Luego están los que se cambian por ese miedo irracional que paraliza, empujándote a imitar las decisiones de otros, sin sopesar si realmente les conviene. Si te fijas en sus pupilas, están cristalizadas y sus movimientos son mecánicos, rápidos, desesperados. Miran, pero son incapaces de ver, piensan, pero son incapaces de reflexionar. Viven angustiados, les aterra la idea de quedarse rezagados o fuera de la manada.
 
Yo en cambio, me instalo en la comodidad de la decisión tomada de antemano y soy feliz en mi baldosa. Desde mi fila, observo con tranquilidad curiosa el proceder de los demás compradores: algunos deambulan en tierra de nadie, arrastrando distraídos sus carritos, hurgando en la memoria, hablando consigo mismos porque saben que algo se les olvida. A otros se les ve impacientes, mueven la cabeza como si estuviesen viendo un partido de tenis, buscando posar su mirada ávida en un objetivo plausible. Desde mi cubil, me permito el lujo de dejar pasar a aquellos que llevan mucha menos compra que yo, busco el momento apropiado y alzo mi voz: “Si lo desea, puede pasar delante de mí”. Observo el devenir del mundo, en lo que nos hemos convertido, los titubeos, las intenciones invisibles… en busca de un pequeño milagro.
 
Puede que la vida sea un enorme supermercado, al que hemos venido a buscarnos las habichuelas. Un laberíntico centro comercial repleto de productos y en el que nos vemos obligados a tomar cientos de decisiones: ¿cesta o carrito?, ¿carne o pescado?, ¿pasta o arroz?, ¿cerveza sin o con?. Rodeados de ofertas, descuentos, artículos rebajados, productos novedosos. 

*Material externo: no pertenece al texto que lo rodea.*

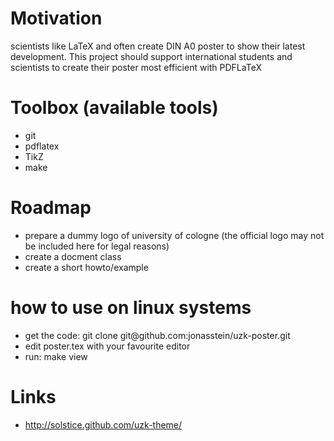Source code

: * Motivation
scientists like LaTeX and often create DIN A0 poster to show their latest
development. This project should support international students and scientists
to create their poster most efficient with PDFLaTeX

* Toolbox (available tools)
 - git
 - pdflatex
 - TikZ
 - make

* Roadmap
 - prepare a dummy logo of university of cologne 
   (the official logo may not be included here for legal reasons)
 - create a docment class
 - create a short howto/example
* how to use on linux systems
 - get the code: git clone git@github.com:jonasstein/uzk-poster.git
 - edit poster.tex with your favourite editor
 - run: make view
* Links
 - http://solstice.github.com/uzk-theme/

Abrumados y aturdidos por tantas decisiones, nos olvidamos de aquello que veníamos realmente a comprar y cogemos lo primero que vemos, que es lo que menos necesitamos, con la secreta ilusión de que colme esa parte de nosotros que está desatendida. Entonces, abren una caja nueva, una postrera oportunidad para salir airosos de esta extenuante carrera, un pequeño gran triunfo que apuntalará tu necesidad de autopremiarte. 

La próxima vez que estés en el supermercado, imagina que eliges la cola más larga, la que tiene los carros más llenos, que la gente se te cuela a raudales y que encima, te vas con la cesta vacía.